» What to produce
In the data below, take the part that opens with the line containing "bootstrapping." and closes with the line containing "Don’t be shy about inviting users to enroll", and output it as a Markdown table with the columns Row and Line, one numbered row per line, leaving out blank lines.

[Information given — start]

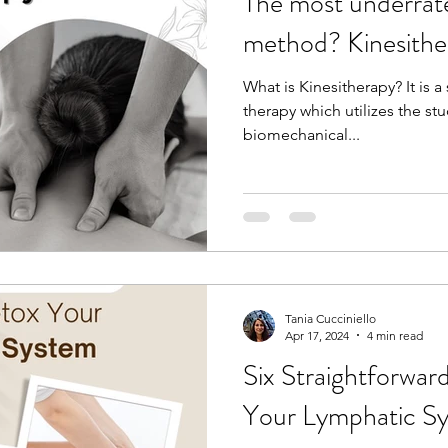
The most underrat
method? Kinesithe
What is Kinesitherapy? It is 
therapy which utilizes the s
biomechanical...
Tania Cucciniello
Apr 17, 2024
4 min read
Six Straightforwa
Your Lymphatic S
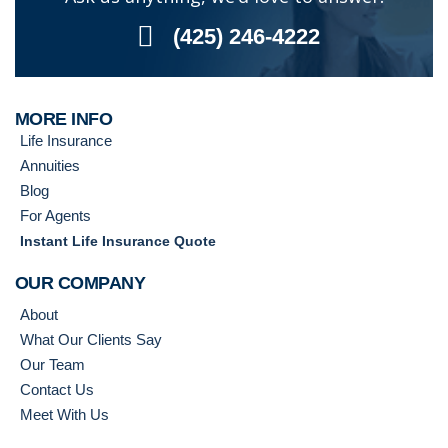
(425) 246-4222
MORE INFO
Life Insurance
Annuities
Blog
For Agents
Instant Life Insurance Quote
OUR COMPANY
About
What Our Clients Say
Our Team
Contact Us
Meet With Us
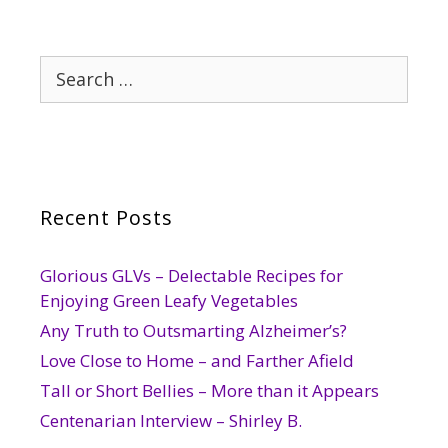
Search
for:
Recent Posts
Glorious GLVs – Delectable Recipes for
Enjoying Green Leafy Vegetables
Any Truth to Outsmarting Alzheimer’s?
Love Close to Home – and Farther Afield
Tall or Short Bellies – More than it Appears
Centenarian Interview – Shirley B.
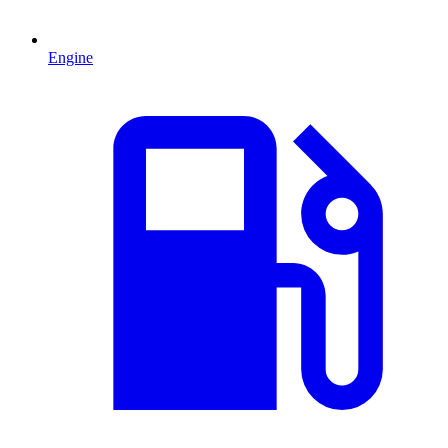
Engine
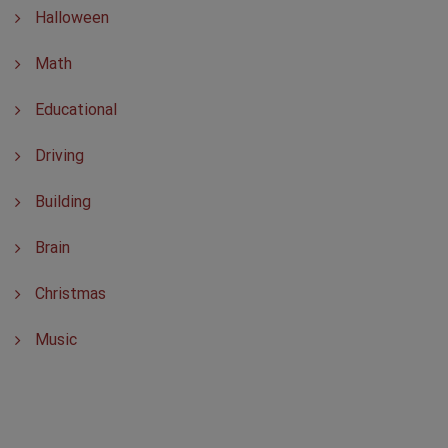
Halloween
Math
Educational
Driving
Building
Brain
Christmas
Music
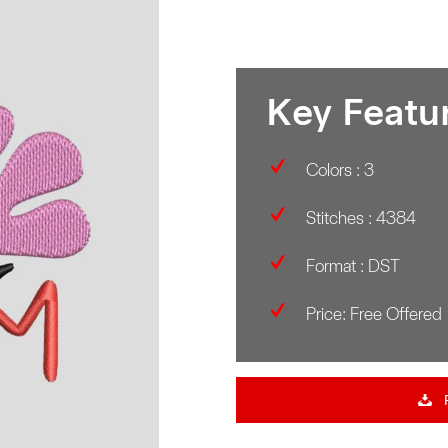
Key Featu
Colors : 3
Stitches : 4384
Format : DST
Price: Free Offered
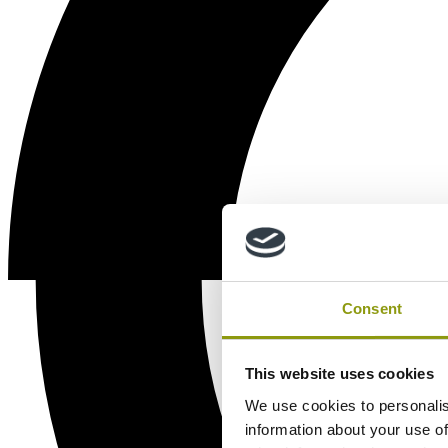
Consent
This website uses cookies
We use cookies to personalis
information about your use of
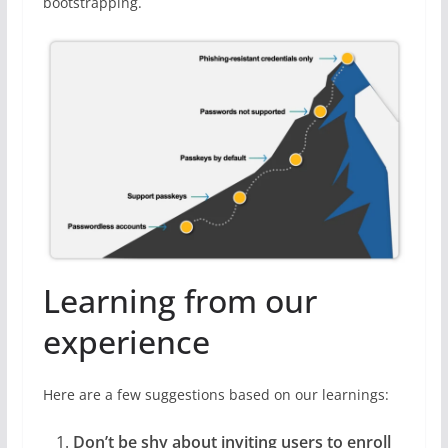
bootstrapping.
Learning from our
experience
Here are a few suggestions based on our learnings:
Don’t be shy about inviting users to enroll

[Information given — finish]
[Information given — start]

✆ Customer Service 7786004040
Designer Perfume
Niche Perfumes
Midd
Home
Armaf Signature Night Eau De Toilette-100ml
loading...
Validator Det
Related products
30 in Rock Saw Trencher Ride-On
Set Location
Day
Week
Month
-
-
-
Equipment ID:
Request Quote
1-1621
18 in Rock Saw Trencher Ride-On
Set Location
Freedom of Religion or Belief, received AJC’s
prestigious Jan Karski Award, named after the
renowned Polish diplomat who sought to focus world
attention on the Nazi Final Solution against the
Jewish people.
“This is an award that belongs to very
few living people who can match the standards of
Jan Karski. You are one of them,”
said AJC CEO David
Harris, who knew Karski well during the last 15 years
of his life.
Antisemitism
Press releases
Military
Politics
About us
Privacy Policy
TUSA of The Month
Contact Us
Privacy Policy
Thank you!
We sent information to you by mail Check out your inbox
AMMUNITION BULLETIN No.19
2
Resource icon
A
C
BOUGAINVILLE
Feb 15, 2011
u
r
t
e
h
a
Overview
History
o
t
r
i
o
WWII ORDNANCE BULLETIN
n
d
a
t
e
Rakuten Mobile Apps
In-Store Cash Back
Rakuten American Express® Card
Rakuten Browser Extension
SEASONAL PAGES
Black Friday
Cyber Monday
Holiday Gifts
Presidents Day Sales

[Information given — finish]

» Response
| Row | Line |
|---|---|
| 1 | bootstrapping. |
| 2 | Learning from our |
| 3 | experience |
| 4 | Here are a few suggestions based on our learnings: |
| 5 | Don’t be shy about inviting users to enroll |